For this reason, automatic disqualification through association [] with a political or social cause is little better than a ruler without a scale. This is sufficient to satisfy the principles just discussed.

Adjudication: natural justice and bias

The court adopted the principles set out in Cantillon Limited v Urvasco Limited [] BLR on the question of whether the second adjudicator had jurisdiction. His Honour said that the obligation to afford procedural fairness is not limited to cases where the exercise of the power affects rights in the strict sense, but extends to the exercise of a power which affects an interest or a privilege.

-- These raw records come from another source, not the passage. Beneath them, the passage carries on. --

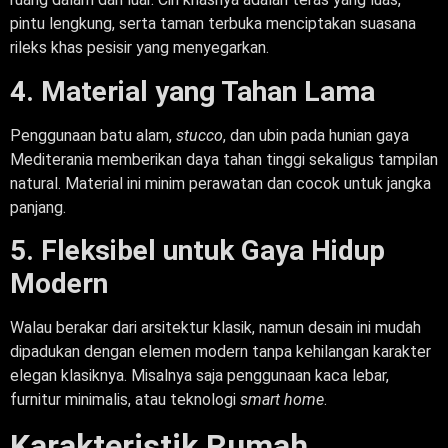
pintu lengkung, serta taman terbuka menciptakan suasana
rileks khas pesisir yang menyegarkan.
4. Material yang Tahan Lama
Penggunaan batu alam,
stucco
, dan ubin pada hunian gaya
Mediterania memberikan daya tahan tinggi sekaligus tampilan
natural. Material ini minim perawatan dan cocok untuk jangka
panjang.
5. Fleksibel untuk Gaya Hidup
Modern
Walau berakar dari arsitektur klasik, namun desain ini mudah
dipadukan dengan elemen modern tanpa kehilangan karakter
elegan klasiknya. Misalnya saja penggunaan kaca lebar,
furnitur minimalis, atau teknologi
smart home
.
Karakteristik Rumah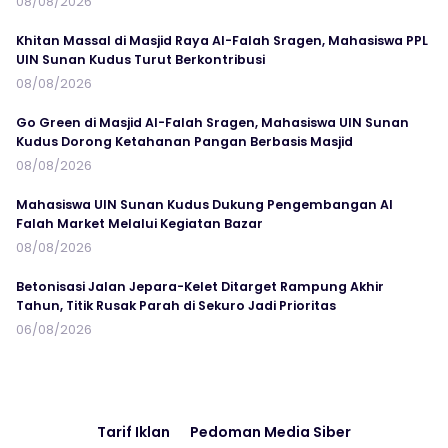
08/08/2026
Khitan Massal di Masjid Raya Al-Falah Sragen, Mahasiswa PPL
UIN Sunan Kudus Turut Berkontribusi
08/08/2026
Go Green di Masjid Al-Falah Sragen, Mahasiswa UIN Sunan
Kudus Dorong Ketahanan Pangan Berbasis Masjid
08/08/2026
Mahasiswa UIN Sunan Kudus Dukung Pengembangan Al
Falah Market Melalui Kegiatan Bazar
08/08/2026
Betonisasi Jalan Jepara-Kelet Ditarget Rampung Akhir
Tahun, Titik Rusak Parah di Sekuro Jadi Prioritas
06/08/2026
Tarif Iklan
Pedoman Media Siber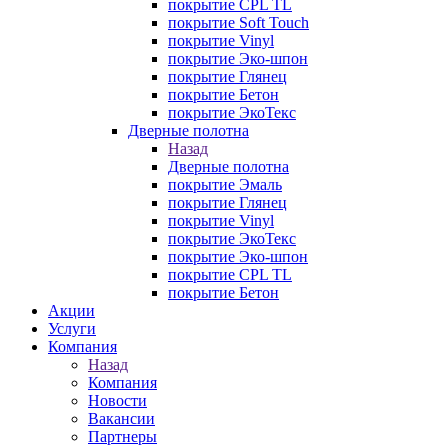
покрытие CPL TL
покрытие Soft Touch
покрытие Vinyl
покрытие Эко-шпон
покрытие Глянец
покрытие Бетон
покрытие ЭкоТекс
Дверные полотна
Назад
Дверные полотна
покрытие Эмаль
покрытие Глянец
покрытие Vinyl
покрытие ЭкоТекс
покрытие Эко-шпон
покрытие CPL TL
покрытие Бетон
Акции
Услуги
Компания
Назад
Компания
Новости
Вакансии
Партнеры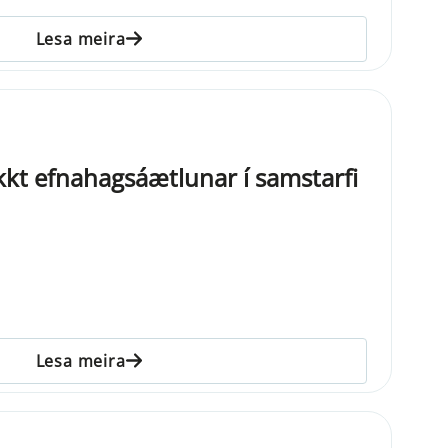
Lesa meira
kt efnahagsáætlunar í samstarfi
Lesa meira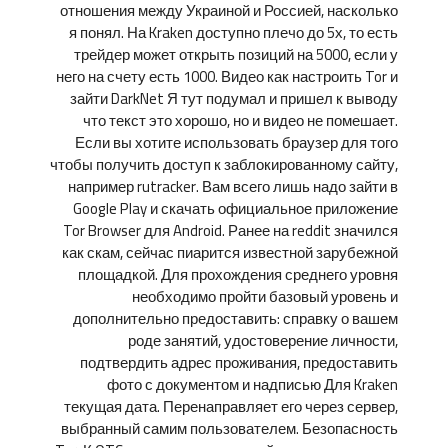
отношения между Украиной и Россией, насколько
я понял. На Kraken доступно плечо до 5х, то есть
трейдер может открыть позиций на 5000, если у
него на счету есть 1000. Видео как настроить Tor и
зайти DarkNet Я тут подумал и пришел к выводу
что текст это хорошо, но и видео не помешает.
Если вы хотите использовать браузер для того
чтобы получить доступ к заблокированному сайту,
например rutracker. Вам всего лишь надо зайти в
Google Play и скачать официальное приложение
Tor Browser для Android. Ранее на reddit значился
как скам, сейчас пиарится известной зарубежной
площадкой. Для прохождения среднего уровня
необходимо пройти базовый уровень и
дополнительно предоставить: справку о вашем
роде занятий, удостоверение личности,
подтвердить адрес проживания, предоставить
фото с документом и надписью Для Kraken
текущая дата. Перенаправляет его через сервер,
выбранный самим пользователем. Безопасность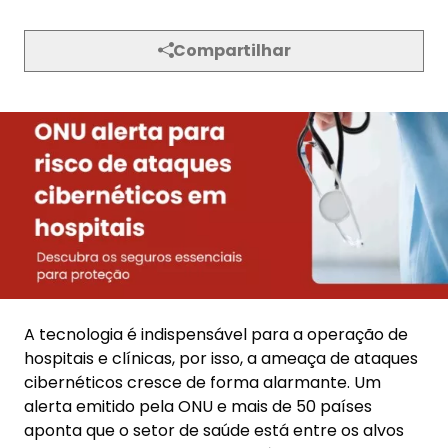
Compartilhar
A tecnologia é indispensável para a operação de
hospitais e clínicas, por isso, a ameaça de ataques
cibernéticos cresce de forma alarmante. Um
alerta emitido pela ONU e mais de 50 países
aponta que o setor de saúde está entre os alvos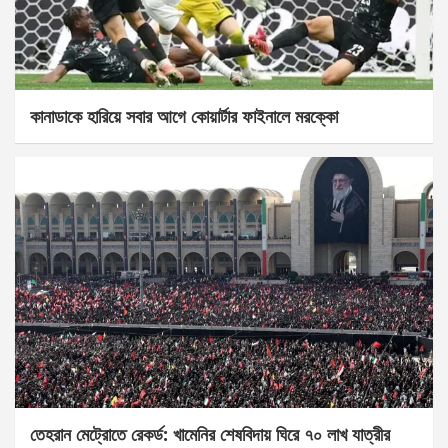
কানাডাকে হারিয়ে সবার আগে কোয়ার্টার ফাইনালে মরক্কো
তেহরান মেট্রোতে রেকর্ড: খামেনির শেষবিদায় ঘিরে ৭০ লাখ যাত্রীর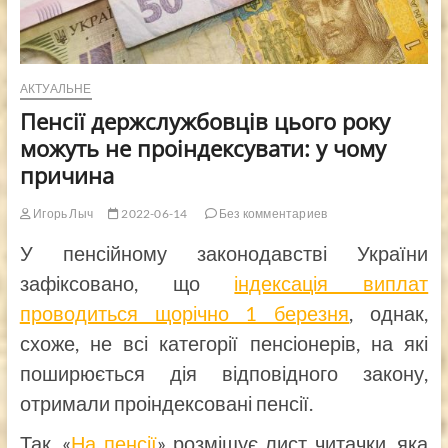
АКТУАЛЬНЕ
Пенсії держслужбовців цього року
можуть не проіндексувати: у чому
причина
Игорь Лыч
2022-06-14
Без комментариев
У пенсійному законодавстві України
зафіксовано, що
індексація виплат
проводиться щорічно 1 березня
, однак,
схоже, не всі категорії пенсіонерів, на які
поширюється дія відповідного закону,
отримали проіндексовані пенсії.
Так, «
На пенсії
» розміщує лист читачки, яка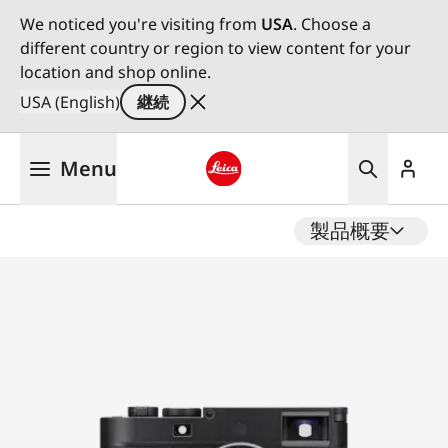
We noticed you're visiting from
USA
. Choose a
different country or region to view content for your
location and shop online.
USA (English)
継続
メ
Menu
イ
ン
Leica logo - Home
コ
製品概要
ン
テ
ン
ツ
に
移
動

This was enunciated in Singapore in Ho Paul v. Giving judgment in the Court of Appeal of England and Wales, Lord Justice Harry Woolf held that an oral hearing may not always be the "very pith of the administration of natural justice".

The first adjudicator decided on 4 November that no extension of time was due for delayed access to Block Z.The words “natural justice” have specific meaning in the law.

Natural justice comprises two rules, the rule against bias and the rule of the right to a fair hearing. Definition of natural justice: English legal system doctrine that protects against arbitrary exercise of power by ensuring fair play.

Natural justice is based on two fundamental rules: (1) Audi alteram partem (Latin for, hear the. A good instance is Lord Esher saying in that natural justice was “the natural sense of what is right and wrong”: Voinet v Barrett which is bias or apprehended bias.) 4.

The emphasis on a distinction between “natural justice” and “procedural fairness” is. The term natural justice signifies basic principles of justice, which are made available to every litigant during trial.

Principles of natural justice are founded on reason, and enlightened public. Natural justice is an important element of our society. Natural justice provides a sense of security to people.

It is emerged to save people from injustice. Natural justice is based on natural laws. As natural laws are not codified thus it is very difficult to define natural justice. Natural justice is a very subjective termRead More.

Natural Justice: The Rule Against Bias

Any decision reached in contravention of natural justice is void as * ultra vires. There are two principal rules. The first is the rule against bias, i.e. against departure from the standard of even-handed justice required of those who occupy judicial office – nemo judex in causa sua (or in propria causa): no man may be a judge in his own cause.